Conseil des droits de l'homme : intensification alarmante des violences contre les femmes

25 juin 2012

« Culturellement et socialement enracinés, les meurtres de femmes continuent d'être acceptés, voire tolérés ou justifiés », a déploré lundi devant le Conseil des droits de l'homme la Rapporteuse spéciale sur la violence à l'égard des femmes, ses causes et ses conséquences.

Mme Rashida Manjoo était venue présenter son rapport annuel sur les meurtres de femmes ou féminicides et rendre compte de ses missions en Jordanie, en Italie et en Somalie. Principalement axé cette année sur les féminicides perpétrés dans la sphère privée ou communautaire ou par les autorités étatiques, son rapport établit que la prévalence de tels actes est globalement à la hausse.

« Ces actes ne sont pas une nouvelle forme de violence et ne constituent pas des actes isolés, mais interviennent dans un cadre global, a expliqué Mme Manjoo, ajoutant que son rapport fournit une vue d'ensemble de cette tendance et de ses manifestations : meurtres violents commis par les partenaires, crimes d'honneur, meurtres liés à des accusations de sorcellerie ou encore dans le contexte de conflit armés ou de criminalité organisée.

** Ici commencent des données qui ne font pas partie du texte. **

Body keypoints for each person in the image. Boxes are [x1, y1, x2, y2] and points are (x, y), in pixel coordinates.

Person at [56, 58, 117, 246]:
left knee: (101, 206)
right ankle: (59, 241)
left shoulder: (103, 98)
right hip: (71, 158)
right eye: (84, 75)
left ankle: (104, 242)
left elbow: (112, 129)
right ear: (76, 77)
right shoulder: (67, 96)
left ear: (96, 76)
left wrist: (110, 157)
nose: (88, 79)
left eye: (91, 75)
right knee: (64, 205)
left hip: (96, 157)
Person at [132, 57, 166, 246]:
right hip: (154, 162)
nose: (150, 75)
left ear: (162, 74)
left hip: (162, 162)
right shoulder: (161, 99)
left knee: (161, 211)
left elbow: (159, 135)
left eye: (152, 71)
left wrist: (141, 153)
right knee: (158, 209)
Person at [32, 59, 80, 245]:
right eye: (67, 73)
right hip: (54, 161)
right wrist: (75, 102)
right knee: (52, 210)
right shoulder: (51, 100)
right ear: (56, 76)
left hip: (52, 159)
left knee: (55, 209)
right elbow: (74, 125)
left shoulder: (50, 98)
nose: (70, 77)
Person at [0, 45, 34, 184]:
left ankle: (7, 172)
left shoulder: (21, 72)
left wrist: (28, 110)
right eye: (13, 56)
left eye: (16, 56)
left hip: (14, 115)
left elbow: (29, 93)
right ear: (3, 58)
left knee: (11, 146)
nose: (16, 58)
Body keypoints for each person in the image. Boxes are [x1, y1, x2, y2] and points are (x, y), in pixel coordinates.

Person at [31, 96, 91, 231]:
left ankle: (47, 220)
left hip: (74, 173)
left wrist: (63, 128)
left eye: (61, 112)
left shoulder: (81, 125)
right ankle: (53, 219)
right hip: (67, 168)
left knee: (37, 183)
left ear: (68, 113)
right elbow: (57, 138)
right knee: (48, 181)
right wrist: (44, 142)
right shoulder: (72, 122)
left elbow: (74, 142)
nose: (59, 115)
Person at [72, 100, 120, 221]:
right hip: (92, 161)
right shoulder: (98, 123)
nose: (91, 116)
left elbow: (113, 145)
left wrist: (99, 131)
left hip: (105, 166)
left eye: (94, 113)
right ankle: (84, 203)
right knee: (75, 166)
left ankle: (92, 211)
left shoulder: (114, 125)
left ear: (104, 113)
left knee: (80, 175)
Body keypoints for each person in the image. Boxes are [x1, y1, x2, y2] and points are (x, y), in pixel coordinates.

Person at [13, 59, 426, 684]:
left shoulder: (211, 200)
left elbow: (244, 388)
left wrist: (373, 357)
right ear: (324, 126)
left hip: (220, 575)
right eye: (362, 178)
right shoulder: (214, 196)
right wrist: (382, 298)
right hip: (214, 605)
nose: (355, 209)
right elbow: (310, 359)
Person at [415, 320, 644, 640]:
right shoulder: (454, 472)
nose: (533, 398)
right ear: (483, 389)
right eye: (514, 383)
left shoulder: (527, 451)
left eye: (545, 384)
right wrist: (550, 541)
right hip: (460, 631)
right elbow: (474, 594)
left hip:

« La responsabilité des États d'agir avec diligence pour la protection des droits des femmes est largement défaillante au regard de ces crimes », a-t- elle dénoncé.

Son rapport souligne donc la nécessité d'une approche globale et préventive dans le cadre de la lutte contre ce phénomène. Il recommande également une réévaluation par les États de leurs législations, programmes et politiques en vigueur. Le texte rappelle enfin comment les cadres internationaux et sous-régionaux ont interprété l'obligation de diligence auxquels les États ont souscrit.

S'agissant de ses déplacements, la Rapporteuse spéciale a relevé qu'en Jordanie, les femmes jouissent en droit de l'égalité avec les hommes et qu'un système de quotas y a été mis en place pour permettre à de nombreuses femmes d'intégrer le gouvernement.

En revanche, si Mme Manjoo a félicité la Jordanie pour sa loi contre les violences domestiques, elle reste préoccupée par son interprétation, notamment en ce qui concerne la priorité qui doit être accordée à la réconciliation familiale et à l'intégration de la femme, au détriment de la volonté et de la liberté individuelles.

Malgré de nombreux efforts, des lois discriminatoires sont encore en vigueur en Jordanie, notamment en matière de nationalité, de sécurité sociale ou de pensions. L'un des défis que doit relever le pays concerne les stéréotypes sociaux, a poursuivi la Rapporteuse spéciale, qui a également appelé à l'adoption de mesures autres que législatives et programmatiques.

En Somalie, les autorités de transition ont annoncé un projet de loi contre la violence à l'égard des femmes. Elles ont également mis en place une équipe spéciale sur les violences fondées sur le sexe et ont nommé une femme au gouvernement, a relevé la Rapporteuse spéciale.

Mais l'absence de cadre redditionnel et de services spécialisés a rendu « inaudibles et invisibles » les cas de violences sexuelles à l'encontre de femmes déplacées internes dans un pays où la violence domestique continue par ailleurs de constituer un fléau.

En Italie, la Rapporteuse spéciale a souligné que la violence à l'égard des femmes demeure un problème, en dépit des mesures législatives adoptées pour y remédier. La plupart de ces crimes ont lieu dans un contexte de domination patriarcale où la violence domestique n'est pas considérée comme un crime et où les victimes sont largement dépendantes sur le plan économique de leurs bourreaux, comme c'est par exemple le cas au sein de la communauté sinti.

« De même, les femmes migrantes, en raison de leur vulnérabilité, sont victimes de violences et de discriminations, en dépit des législations en leur faveur », a souligné Mme Manjoo.